(Bloomberg) -- Meta Platforms Inc. sued the US Federal Trade Commission claiming its in-house trials violate the Constitution and asked a court to immediately halt the agency’s bid to change a 2020 privacy settlement.

The social networking giant filed the suit in Washington federal court seeking a halt to FTC proceedings related to Meta’s 2020 privacy pact. It was the second attempt by the parent company of Facebook and Instagram to block the proceeding in court.

On Monday, US District Judge Timothy Kelly ruled that the FTC could move forward with a proceeding to revise the 2020 privacy settlement and that the federal court didn’t have jurisdiction over that agreement. Under that deal, Meta agree to pay a $5 billion fine — the biggest levied for a privacy violation — and make changes to its internal privacy checks.

In May, the FTC accused Meta of continuing to violate its privacy pledges and started an internal proceeding to revise the 2020 settlement. Meta responded by asking Kelly, who had signed off on part of the settlement before it was finalized, to stop the FTC from moving forward and to file a case in federal court.

The company alleges in the new lawsuit that the FTC violates due process by acting as both prosecutor and judge in administrative proceedings.

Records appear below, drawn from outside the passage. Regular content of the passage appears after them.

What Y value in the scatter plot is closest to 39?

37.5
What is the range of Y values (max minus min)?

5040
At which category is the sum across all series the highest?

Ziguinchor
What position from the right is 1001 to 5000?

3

Meta said it filed the suit because Kelly’s earlier decision didn’t address issues related to the FTC’s constitutionality.

‘Important Issues’

“The FTC’s unilateral attempt to rewrite our privacy settlement agreement raises serious and important issues,” Meta spokesperson Christopher Sgro said. “The FTC shouldn’t be the prosecutor, judge, and jury in the same case.”

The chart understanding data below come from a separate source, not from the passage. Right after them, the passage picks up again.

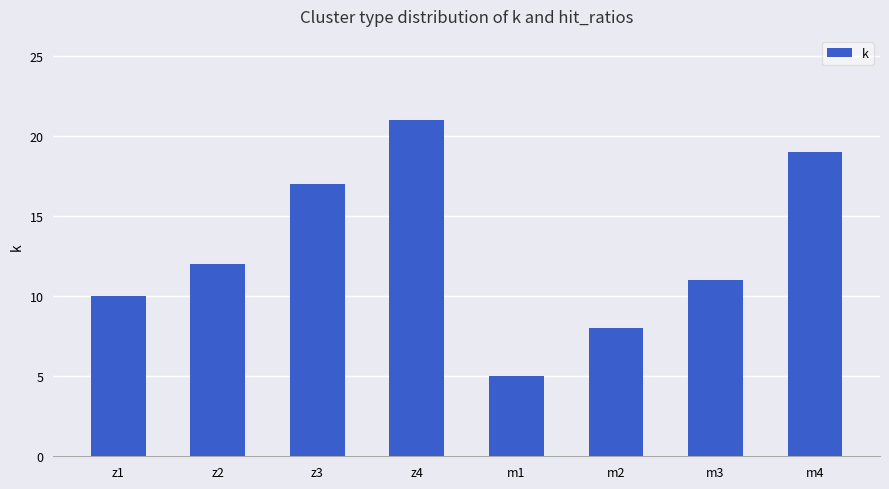

At which label is the value closest to 13?

z2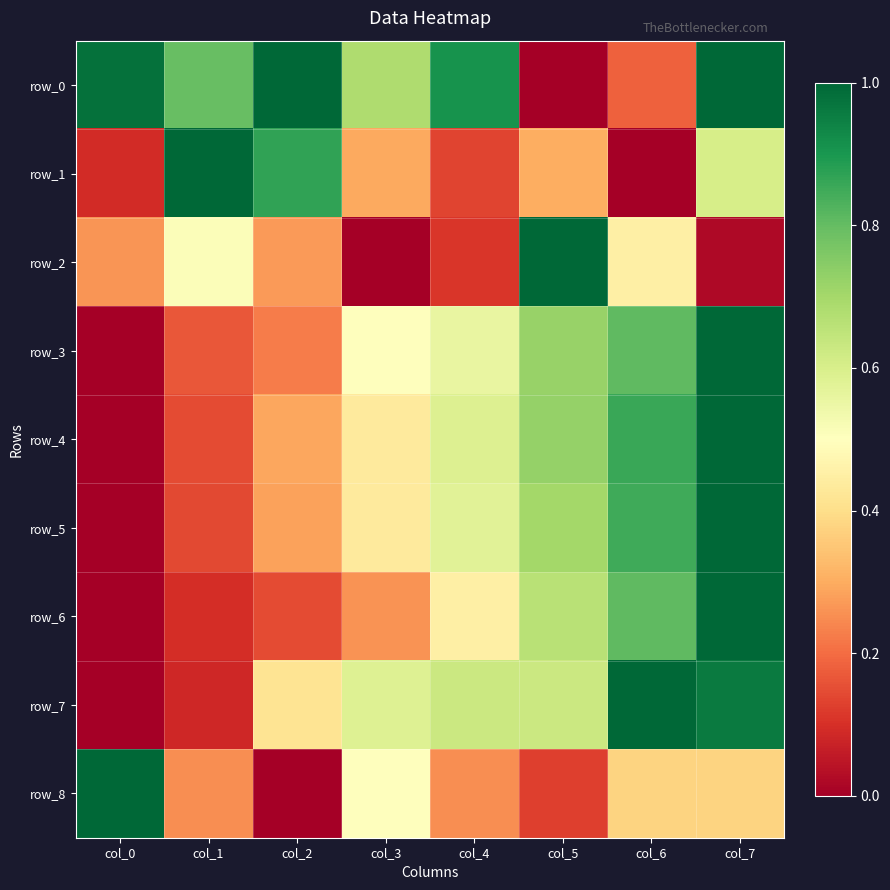

At which label is row_5 closest to 0?

col_0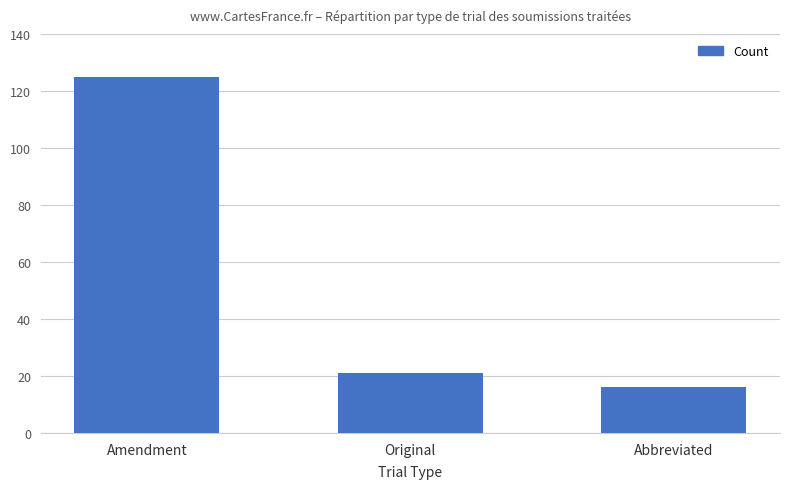

Reading left to right, list all the values displayed in this chart.

Amendment=125	Original=21	Abbreviated=16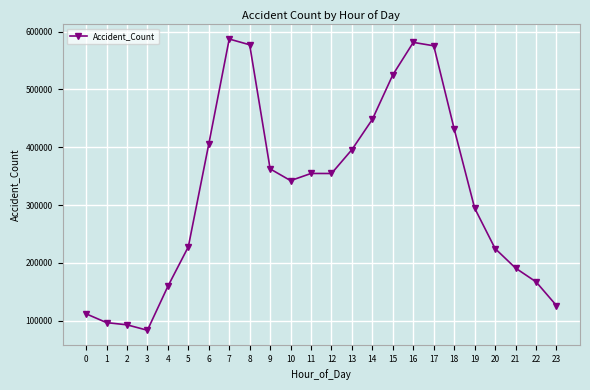

What is the value of the 12th point from the left?

354689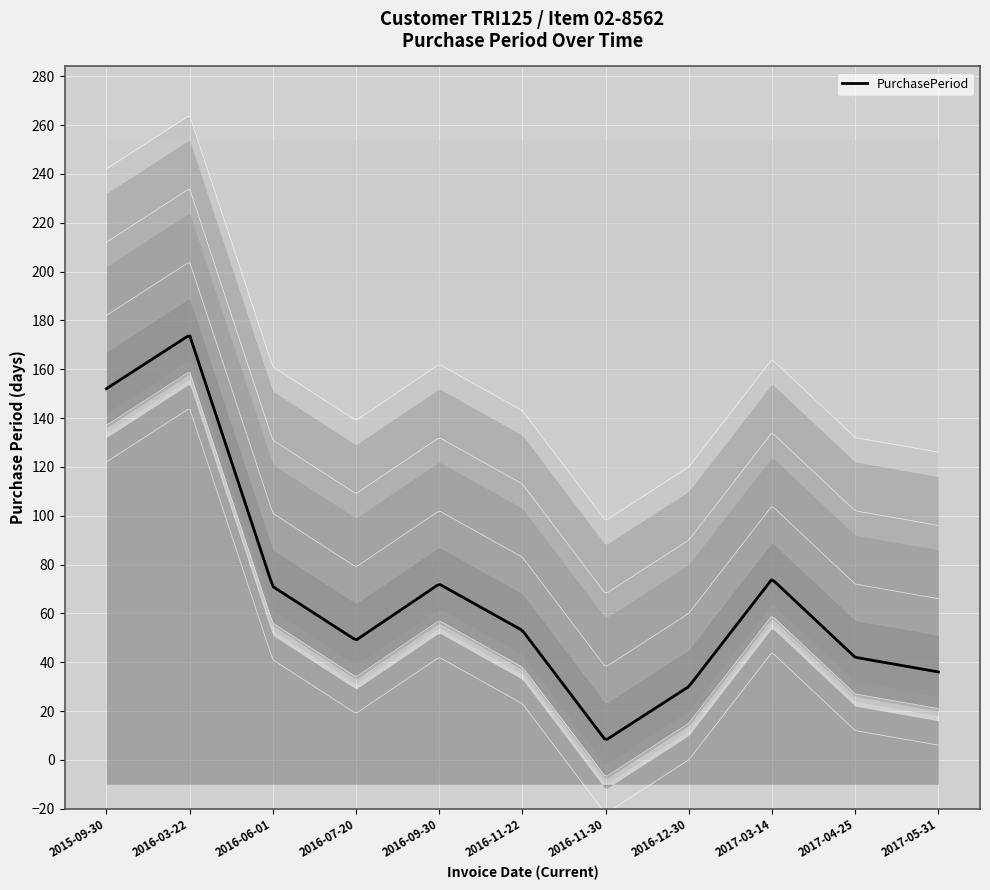

What is the sum of all values?

761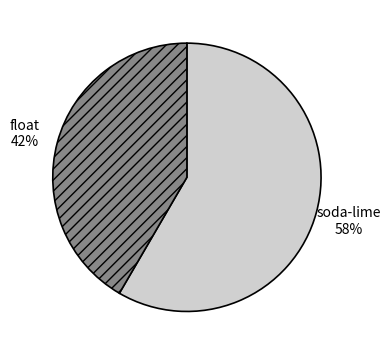

Is the sum of float and soda-lime greater than half?

Yes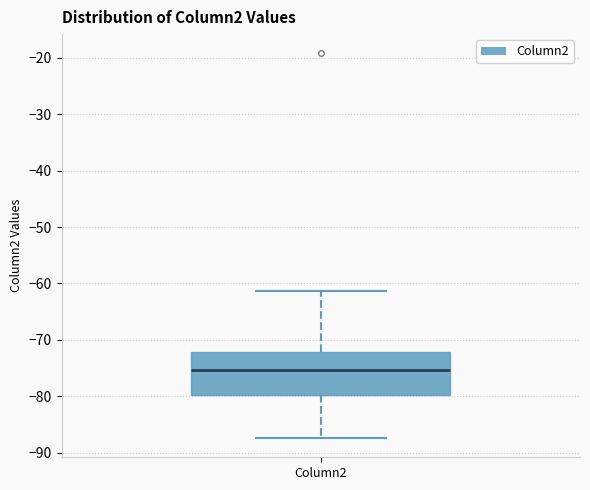

Where does the upper whisker of the box for Column2 end on the y-axis? The values are not printed on the chart, so give them approximately, as read against the axis.

-61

The FTC declined to comment. 

On Wednesday, Meta also appealed Kelly’s ruling and asked the FTC to pause its in-house proceeding while that is underway.

Meta’s new lawsuit comes among a series of challenges to the FTC’s constitutional structure. Biotech giant Illumina Inc., which the FTC ordered to unwind a $7 billion acquisition of cancer detection startup Grail, has also argued that the in-house proceedings at the agency violate constitutional rights to due process and that the case was an instance of government overreach.

Other regulators are facing challenges to their constitutionality. On Wednesday, the US Supreme Court heard arguments in a case that could potentially strip the Securities and Exchange Commission of its ability to go before in-house judges to seek multimillion-dollar penalties.

The case is Meta Platforms Inc. v. The Federal Trade Commission, 1:23-cv-03562, US District Court for the District of Columbia.

(Updates with company comment, additional details beginning in fifth paragraph.)